The chaos culminates in Episode 3, edited by Rasch with additional editing by Fefferman, which depicts not one but multiple attempted Watergate break-ins before the burglars overseen by Hunt and Liddy are successful. “After doing a lot of research, they found it was four attempts because of bumbling, pretty much — they couldn’t get into the Watergate,” Rasch said. “I didn’t have a lot of story. I had mostly this bumbling bunch of Cubans trying to get into the Watergate, and it was very much a pleasure to cut.”
‘Editing is like bending metal with your hands. You can’t do it, but you have to do it.
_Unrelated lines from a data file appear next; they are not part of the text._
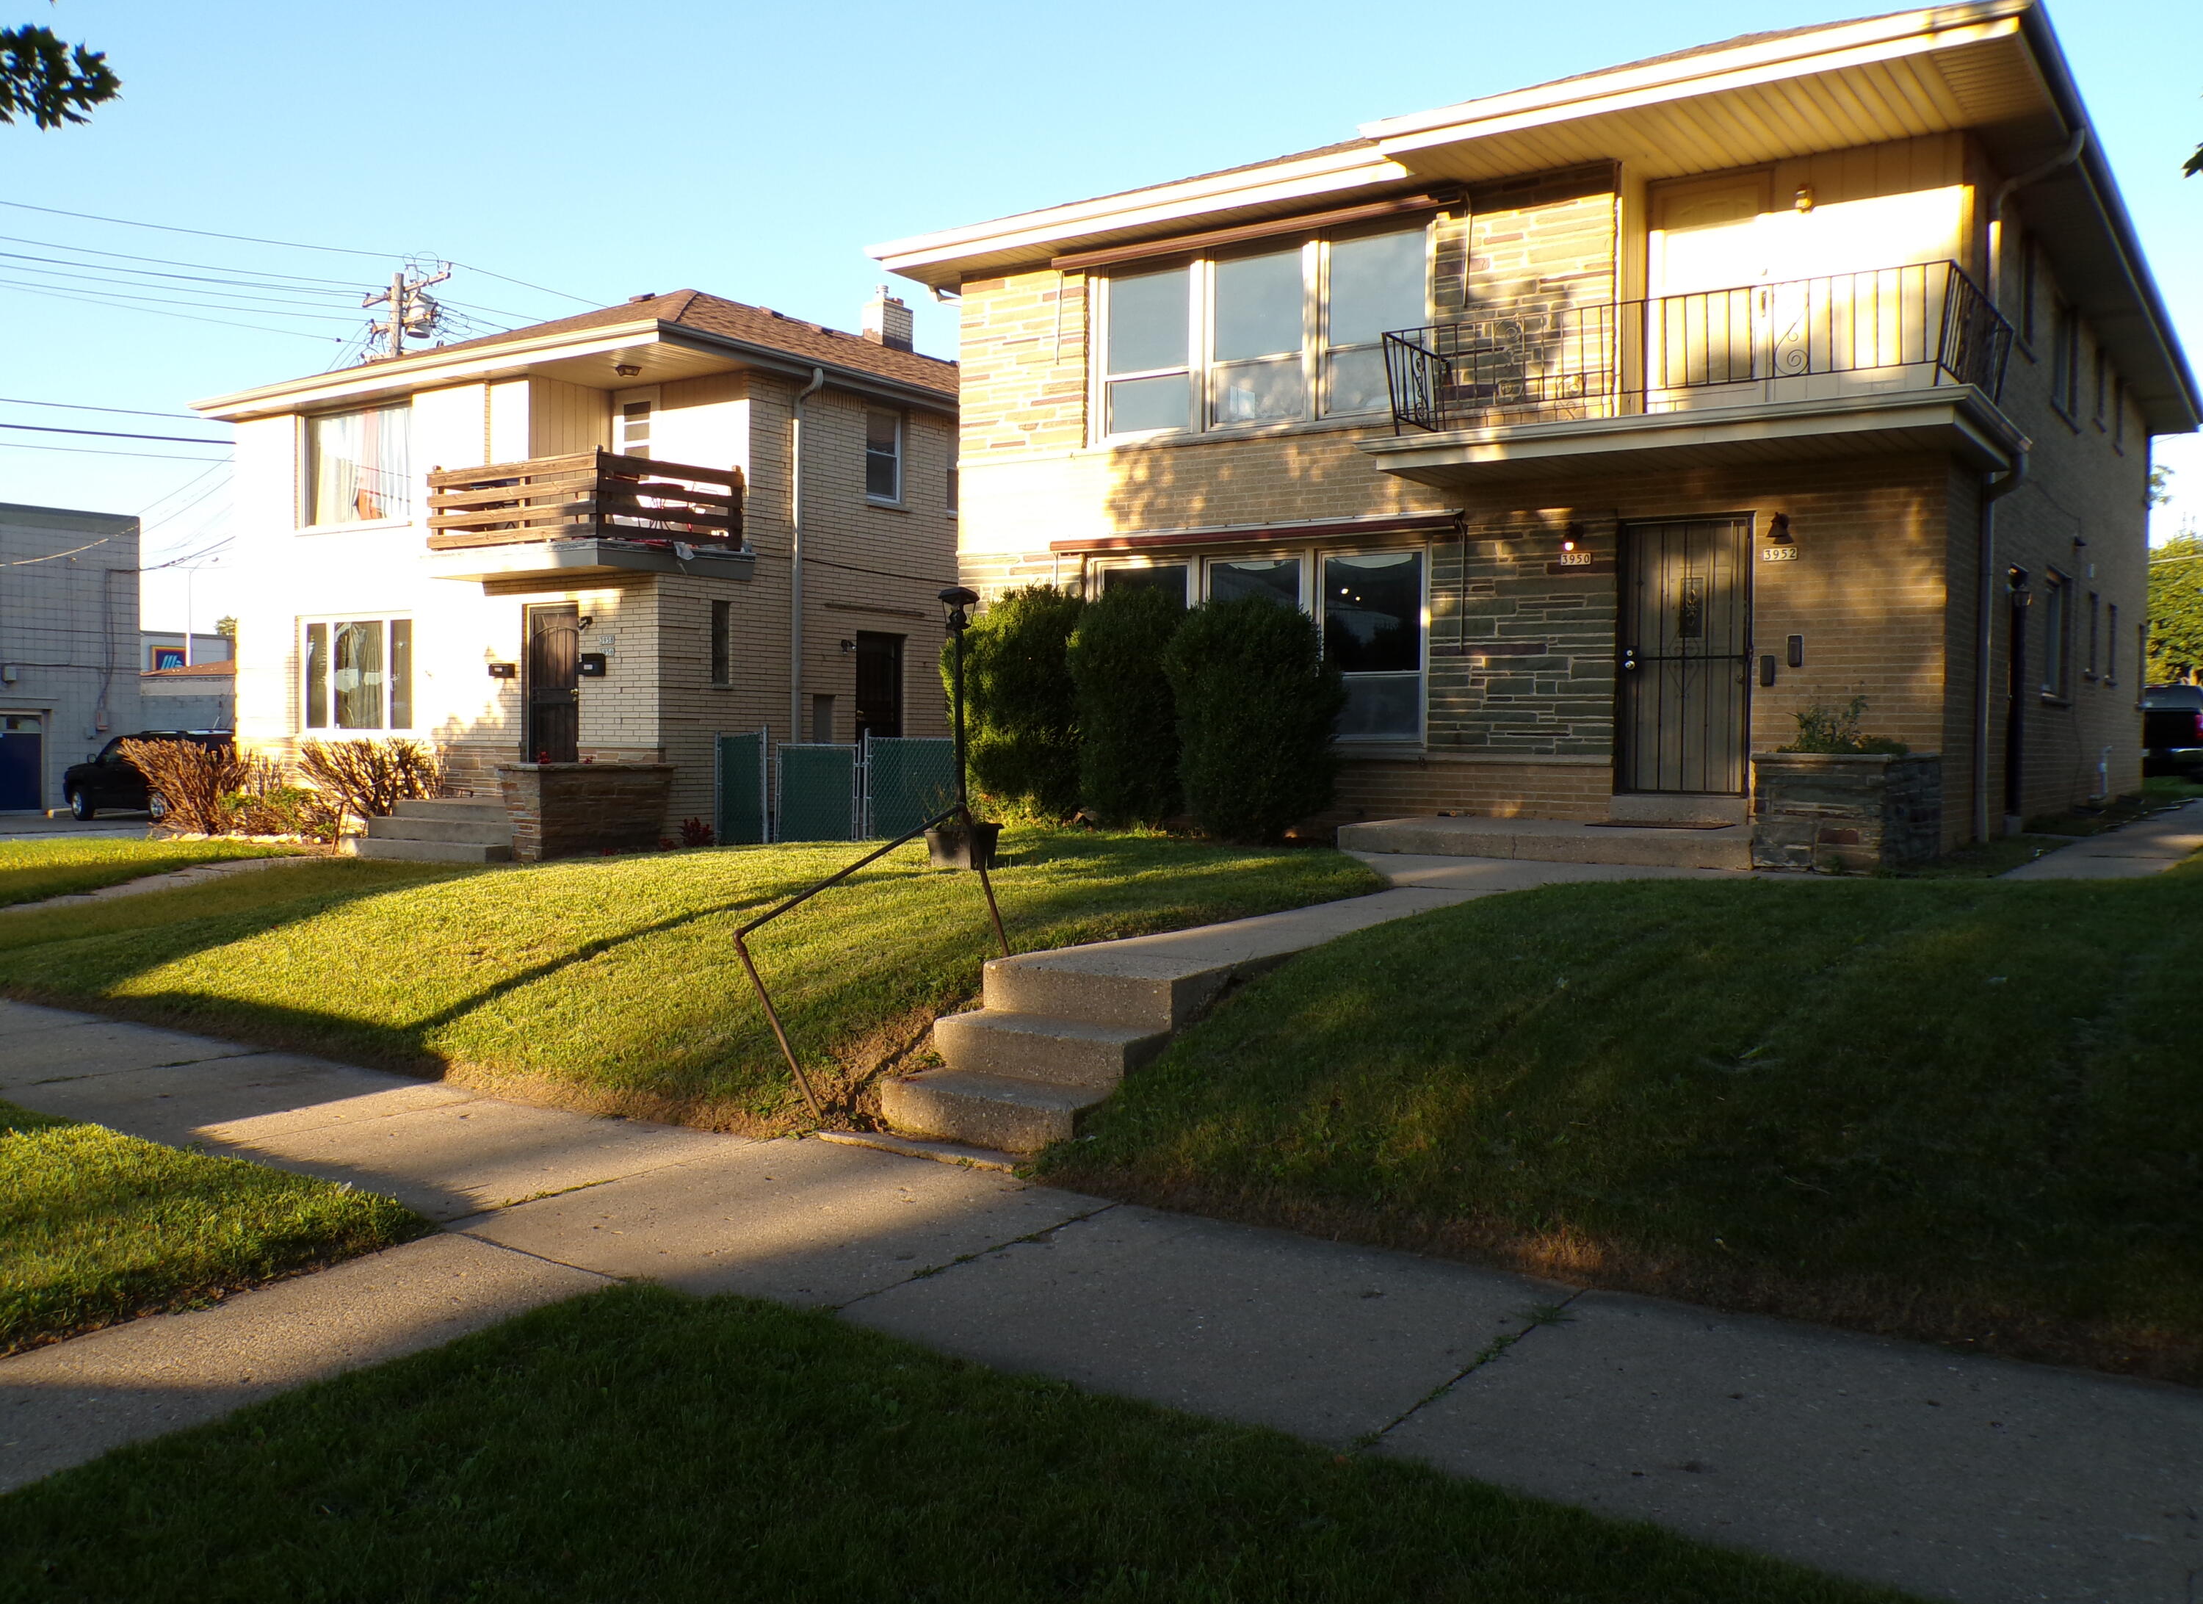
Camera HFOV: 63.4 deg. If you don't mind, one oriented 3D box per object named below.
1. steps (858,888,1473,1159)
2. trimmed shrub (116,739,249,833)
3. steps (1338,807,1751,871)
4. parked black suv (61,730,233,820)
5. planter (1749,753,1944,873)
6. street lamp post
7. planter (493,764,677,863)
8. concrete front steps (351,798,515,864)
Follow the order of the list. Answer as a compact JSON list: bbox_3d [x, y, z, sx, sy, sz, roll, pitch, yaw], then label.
[{"bbox_3d":[0.490,0.866,7.621,0.930,0.560,3.470,2,3,35],"label":"steps"},{"bbox_3d":[-12.057,-0.203,23.400,1.400,1.260,1.300,2,3,35],"label":"trimmed shrub"},{"bbox_3d":[3.382,0.276,12.699,2.890,0.200,1.800,2,3,35],"label":"steps"},{"bbox_3d":[-20.000,-0.520,38.200,5.000,1.900,2.000,2,3,35],"label":"parked black suv"},{"bbox_3d":[4.897,0.053,11.641,0.850,0.740,1.800,2,3,35],"label":"planter"},{"bbox_3d":[-0.974,-0.540,12.300,0.280,1.901,0.280,2,3,35],"label":"street lamp post"},{"bbox_3d":[-5.550,0.069,19.164,0.820,0.980,1.760,2,3,35],"label":"planter"},{"bbox_3d":[-6.780,0.294,19.623,2.450,0.550,1.900,2,3,35],"label":"concrete front steps"}]

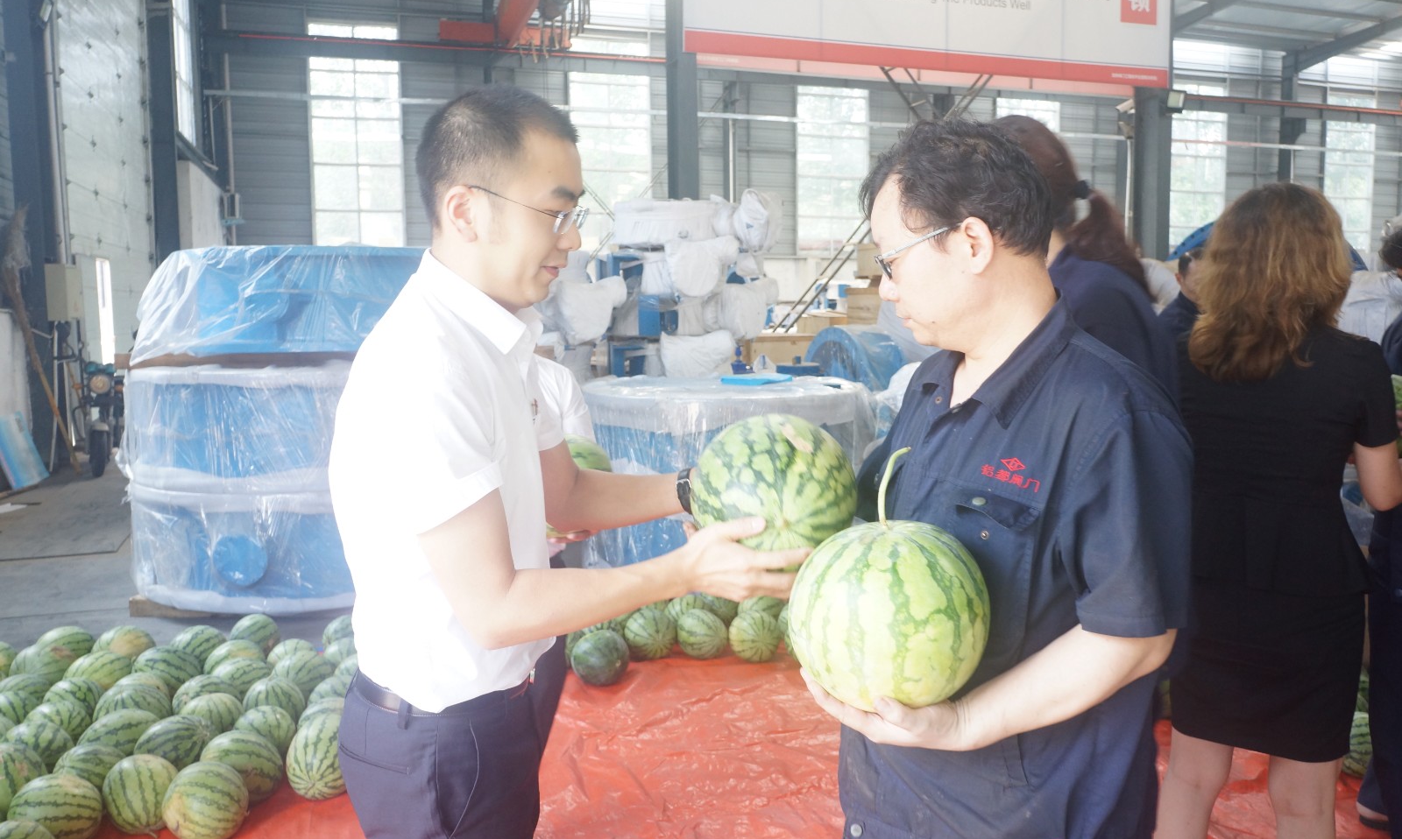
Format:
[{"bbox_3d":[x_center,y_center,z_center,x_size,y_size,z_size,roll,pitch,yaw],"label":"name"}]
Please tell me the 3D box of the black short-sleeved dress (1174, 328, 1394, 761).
[{"bbox_3d":[1.112,0.237,2.050,0.450,0.830,0.280,2,6,27],"label":"black short-sleeved dress"}]

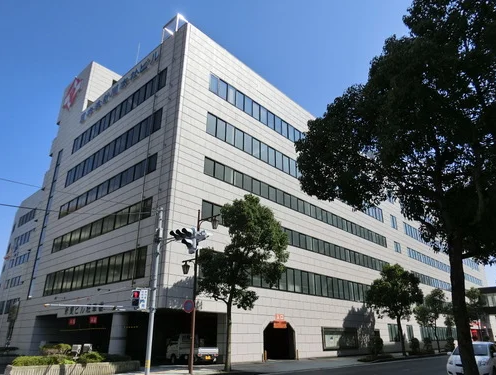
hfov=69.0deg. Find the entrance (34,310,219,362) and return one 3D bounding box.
[{"bbox_3d":[-10.606,11.564,28.021,20.070,3.144,4.600,-19,-29,39],"label":"entrance"}]

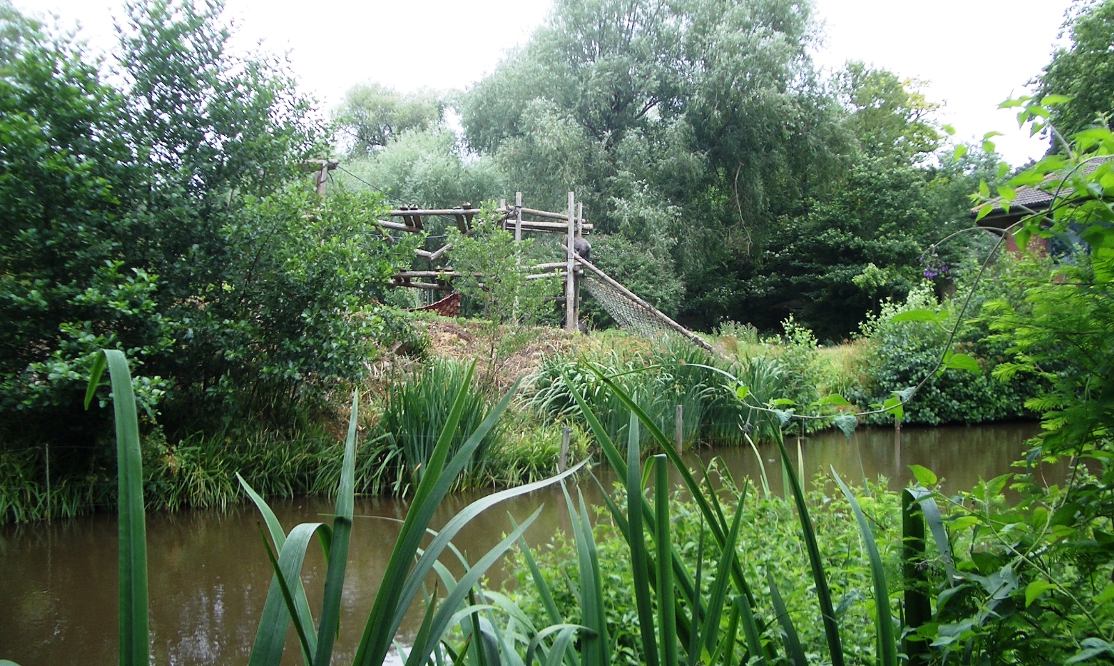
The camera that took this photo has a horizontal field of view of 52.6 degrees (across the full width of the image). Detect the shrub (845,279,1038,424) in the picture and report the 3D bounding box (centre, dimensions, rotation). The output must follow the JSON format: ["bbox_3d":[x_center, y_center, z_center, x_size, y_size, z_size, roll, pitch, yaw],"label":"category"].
[{"bbox_3d":[6.797,0.342,19.700,3.350,2.500,2.700,0,1,0],"label":"shrub"}]

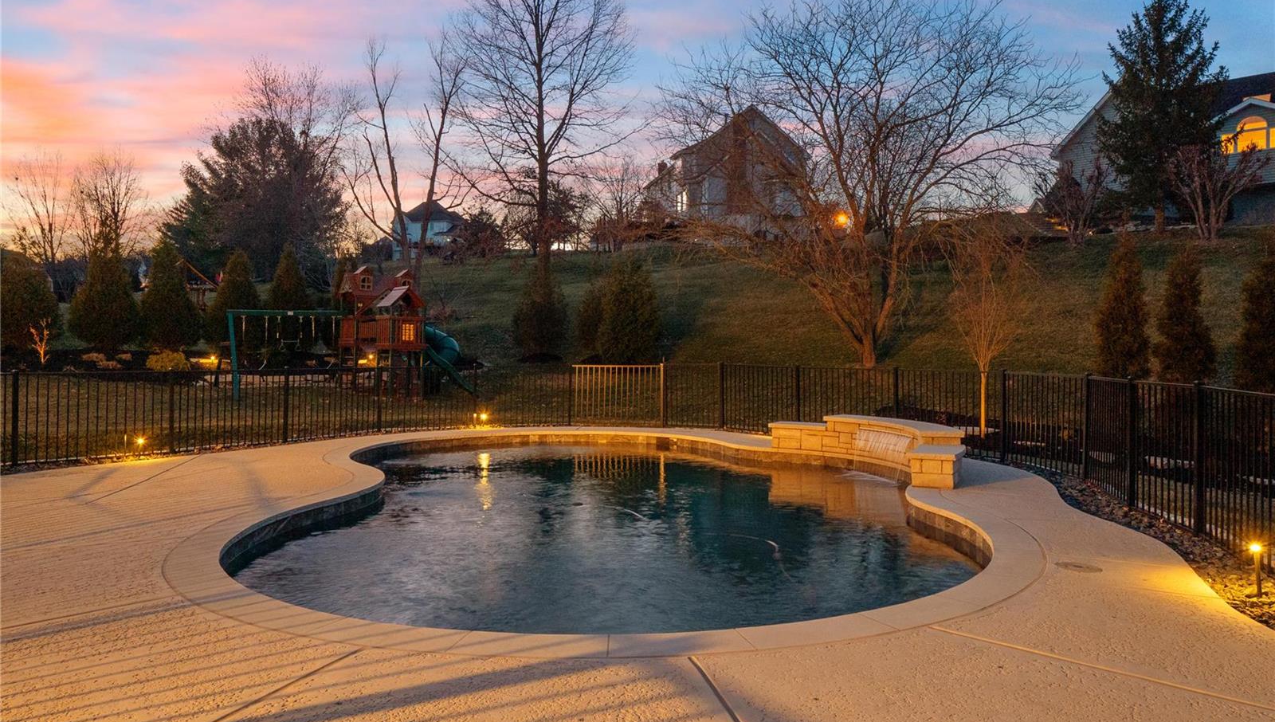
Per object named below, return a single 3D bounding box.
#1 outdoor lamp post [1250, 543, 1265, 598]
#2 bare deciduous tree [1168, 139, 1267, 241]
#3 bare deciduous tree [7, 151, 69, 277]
[{"bbox_3d":[3.470,1.164,4.750,0.080,0.330,0.080,0,0,0],"label":"outdoor lamp post"},{"bbox_3d":[23.900,-7.120,35.000,4.050,4.150,3.800,0,0,0],"label":"bare deciduous tree"},{"bbox_3d":[-43.700,-10.400,62.000,4.600,10.000,4.400,0,0,0],"label":"bare deciduous tree"}]

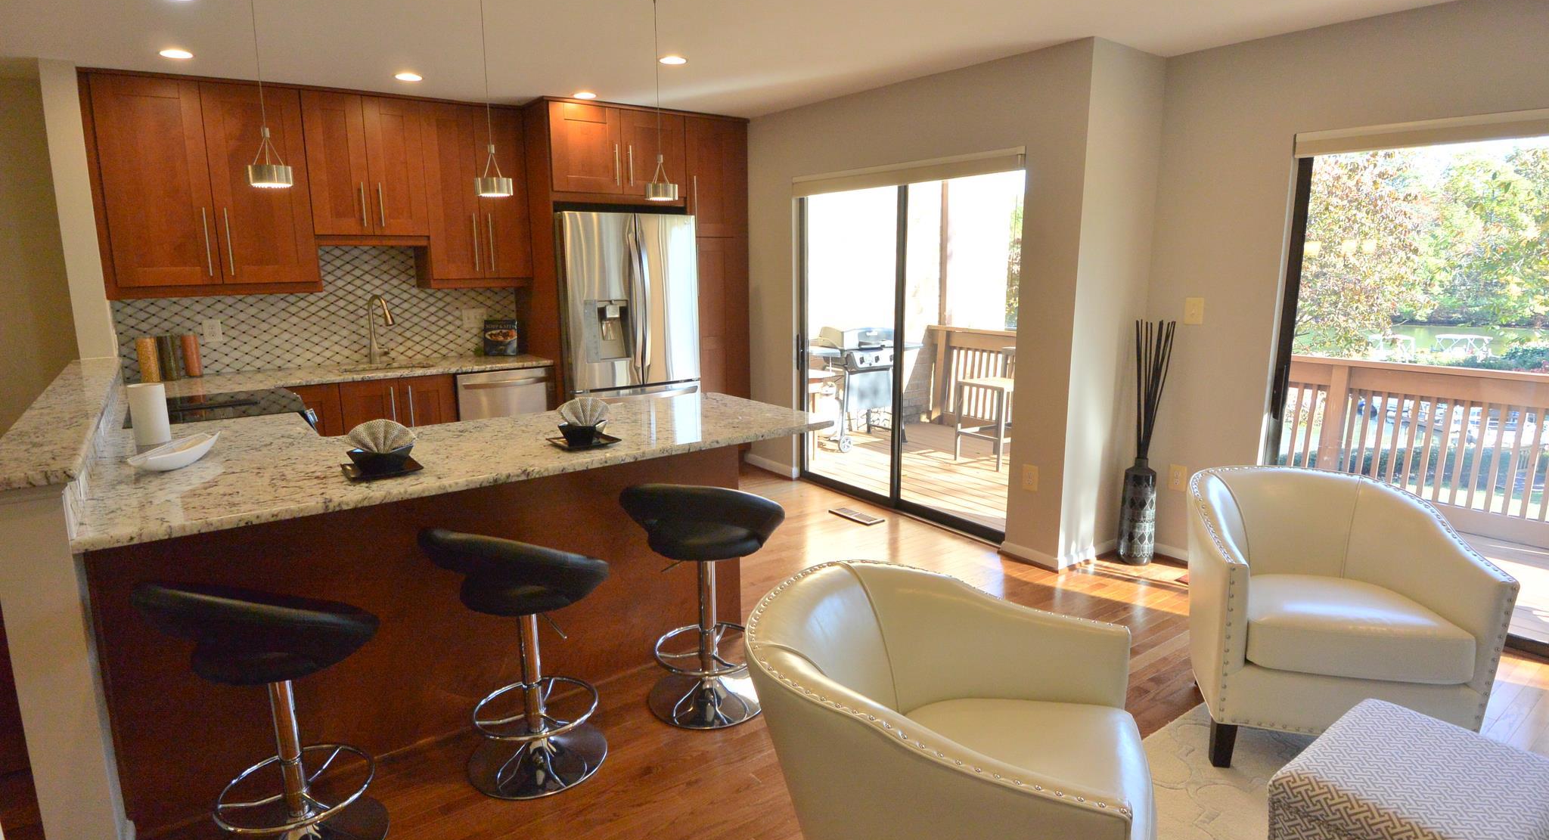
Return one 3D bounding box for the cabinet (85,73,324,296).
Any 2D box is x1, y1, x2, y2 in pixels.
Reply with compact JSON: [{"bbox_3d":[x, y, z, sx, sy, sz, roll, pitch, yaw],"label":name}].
[{"bbox_3d":[-2.956,-1.198,4.062,0.940,1.075,0.340,-8,14,-35],"label":"cabinet"}]

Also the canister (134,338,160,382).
[{"bbox_3d":[-3.226,-0.307,3.990,0.082,0.222,0.082,-8,14,-37],"label":"canister"}]

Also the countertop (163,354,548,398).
[{"bbox_3d":[-2.389,-0.268,4.444,2.130,0.040,0.655,-8,14,-35],"label":"countertop"}]

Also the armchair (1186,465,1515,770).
[{"bbox_3d":[1.717,0.605,2.523,0.697,0.773,0.707,2,12,13],"label":"armchair"}]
You keep squeezing and shaping.’
Fefferman said that part of the challenge on Episode 3 was making sure the audience could understand the machinations of the break-ins. “In the telling of it, at times it got confusing to us!” Fefferman said. “We often had to ask one another, ‘Wait, which attempt was that?’ . . . But once the mechanics of this consulted timeline was laid out, we could start to hang all the set pieces on there. As confusing as it could be, we needed the audience to be able to clearly track how these guys put themselves in position to get caught.”
The editors had no shortage of footage to experiment with during the process: Mandel is known for experimenting on the set and delivering plenty of options — or challenges — to the editing team.
“Dave Mandel tries things on the set,” Nygard said. “He tries a lot of jokes, complicated angles, and challenging ideas, and then we figure it out.” Mandel and director of photography Steven Meizler often delivered scenes covered with inventive, aggressively styled, and over-the-top camera angles. “We’ve got to find the solution even though we maybe don’t have the coverage that we wish we had or Dave wishes he had,” Nygard said. “He will work at it until he finds a solution, and it’s not easy. But it’s really rewarding when you get there.”
Sometimes, problems were presented by Mandel’s preference for one-ers with Harrelson and Theroux, two very different actors who work at different speeds.
“Justin is a very precise actor and he comes in very planned with an agenda of his own,” Cooper said. “Woody — in a very interesting way, because he comes from comedy but he’s become a great dramatic actor — kind of just feels it and goes with his instincts.” Consequently, one take might be Harrelson’s strongest while another might be Theroux’s. “In the editing room, even though Take 7 might have been circled, you realize you need to cut away halfway through because of a flub or a bad pause or something that wasn’t apparent on the set,” Rasch said. “Now you start doing editorial tricks to try to shorten the scene or get in later.” Sometimes rewriting was done via loop lines and ADR.
“David Mandel once said to me that editing is like bending metal with your hands,” Nygard said. “You can’t do it, but you have to do it. You keep squeezing these scenes, and squeezing and shaping, until you get it where you need it to be.”
Maybe the same analogy applies to the series as a whole: Whether from distant memories of the Watergate TV hearings, or a more recent viewing of “All the President’s Men,” many viewers will have their minds made up about the scandal. But “White House Plumbers” seeks to explain, not excuse, the psychology of two men central to the scheme, Hunt and Liddy.
“The show wasn’t trying to elicit sympathy for these guys, or try to get you on their side, because their political positions and their ethical perspectives obviously weren’t great,” Fefferman said. “But we at least wanted to show that there was a human side that influenced how they behaved and the choices that were made.”
“Antagonists are just as real as protagonists,” Nygard said. “They have families and lives.”